Computational Geometry
Computational geometry - Tutorial 24.3.2021
Sweeping algorithms
Exercise 1
Let $S$ be a set of $n$ circles in a plane. (A circle is a curve, i.e., the edge of a disk.) Describe an output-sensitive sweeping algorithm which reports all intersections between the circles in $S$ in $O((n+k) \log n)$ time, where $k$ is the number of reported intersections.
- input: sequence of circles given by $(p, r)$, where $p$ is a point in the plane and $r > 0$
- output: sequence of points with pointers to intersecting circles
- event queue: binary search tree (or a modified heap)
- leftmost points of circles
- rightmost points of circles
- intersections between circles
- state: binary search tree
- upper half-circles
- lower half-circles
- initialization:
- event queue: add leftmost and rightmost point of each circle ($O(n \log n)$)
- state: empty BST
- events ($O(n+k)$ steps, each taking $O(\log n)$):
- leftmost point:
- add upper and lower half-circles of the corresponding circle
- check for intersections with the neighboring half-circles and add them to the queue
- rightmost point:
- remove upper and lower half-circles of the corresponding circle
- check for intersections between the newly neighboring half-circles and add them to the queue
- intersection:
- report the intersection
- swap the intersecting half-circles
- check for intersections with the newly neighboring half-circles and add them to the queue
- leftmost point:
Exercise 2
Let $P$ and $Q$ be $x$-monotonous paths with $n$ and $m$ vertices, respectively.
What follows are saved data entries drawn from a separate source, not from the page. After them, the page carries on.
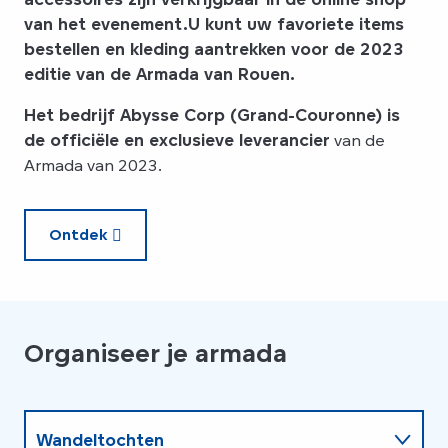
van het evenement.
U kunt uw favoriete items
bestellen
en
kleding aantrekken
voor de 2023
editie van
de Armada van Rouen.
Het bedrijf
Abysse Corp
(Grand-Couronne) is
de
officiële en exclusieve
leverancier
van de
Armada van 2023.
Ontdek
Organiseer je armada
Wandeltochten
Assume that no $3$ vertices are collinear.
- Prove that $P \cap Q$ has cardinality at most $O(n+m)$.
- Describe an algorithm which computes $P \cap Q$ in linear time.
-
- For each pair of consecutive segments $s, s’ \in P$, there exists at most one segment from $Q$ intersecting both $s, s’$.
- The maximal number of intersections is $n+m-3 = O(n+m)$.
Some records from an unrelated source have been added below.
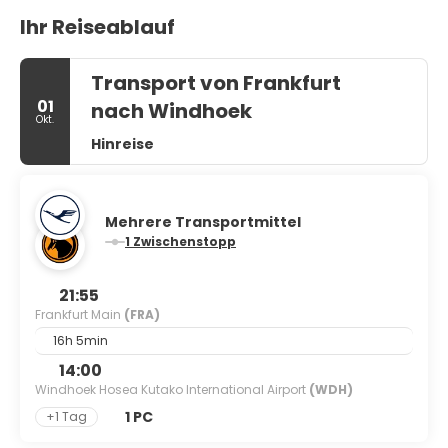
Ihr Reiseablauf
Transport von Frankfurt
01
nach Windhoek
Okt.
Hinreise
Mehrere Transportmittel
1 Zwischenstopp
21:55
Frankfurt Main
(FRA)
16h 5min
14:00
Windhoek Hosea Kutako International Airport
(WDH)
1 PC
+1 Tag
- Example list of intersections:
- $({p_1}, {q_1})$
- $({p_1}, {q_2})$ last
- $({p_2}, {q_2})$ last
- $({p_3}, {q_2})$
- $({p_3}, {q_3})$
- $({p_3}, {q_4})$ last
- $({p_4}, {q_4})$
-
- intialization: merge the two paths into a $x$-sorted list of points ($O(n+m)$)
- state: segments from $P$ and $Q$ the sweep line currently intersects
- events ($O(n+m)$):
- vertices of $P$
- vertices of $Q$
- action at vertex from $R \in \lbrace P, Q \rbrace$ ($O(1)$):
- replace the segment from $R$ in the state with the next segment
- check for the intersection with the other segment in the state
Exercise 3
Let $S$ be a set of $n$ pairwise disjoint segments in a plane, and let $p$ be a point not lying on any segment from $S$. Let $S(p)$ be the subset of the segments in $S$ which are partially visible from $p$ - i.e., a segment $s \in S$ is in $S(p)$ if and only if there is a point $q \in s$ such that $\overline{pq} \cap s’ = \emptyset$ for each $s’ \in S \setminus \lbrace s \rbrace$. Describe an algorithm which computes $S(p)$.
Hint: a sweeping algorithm can sweep with something which is not a line.
- we use a sweeping ray going around $p$
- take polar coordinates $(r, \phi)$ with origin in $p$
- state: heap containing the segments intersecting the sweeping ray
- events: starting and ending points of segments
- output: set
- initialization:
- event queue: sort the endpoints of segments by $\phi$ into a sorted list ($O(n \log n)$)
- state: add the segments intersecting the sweeping ray in initial position $\phi = 0$ ($O(n \log n)$)
- events ($O(n)$):
- starting point:
- add the corresponding segment to the state ($O(\log n)$)
- if the new segment is first in the state, add it to the output ($O(1)$)
- ending point:
- remove the corresponding segment from the state ($O(\log n)$)
- if the segment was first in the state, add the new first segment to the output ($O(1)$)
- starting point:
- time complexity: $O(n \log n)$
Exercise 4
We are given a set $P$ of $n$ points in a plane, and two more points $q,q’ \notin P$. We are looking for the disk ${D_\min}$ which contains $q, q’$ and the least number of points from $P$.
- Prove: if there is a disk containing $q, q’$ and $k$ more points from $P$, then there exists a disk with $q, q’$ on its boundary which contains at most $k$ points of $P$.
- For a given point $p$, let $C(p)$ be the set of centers of the disks containing $p$ with $q, q’$ on their boundary. What is $C(p)$?
- Describe an algorithm which finds ${D_\min}$ in $O(n \log n)$ time.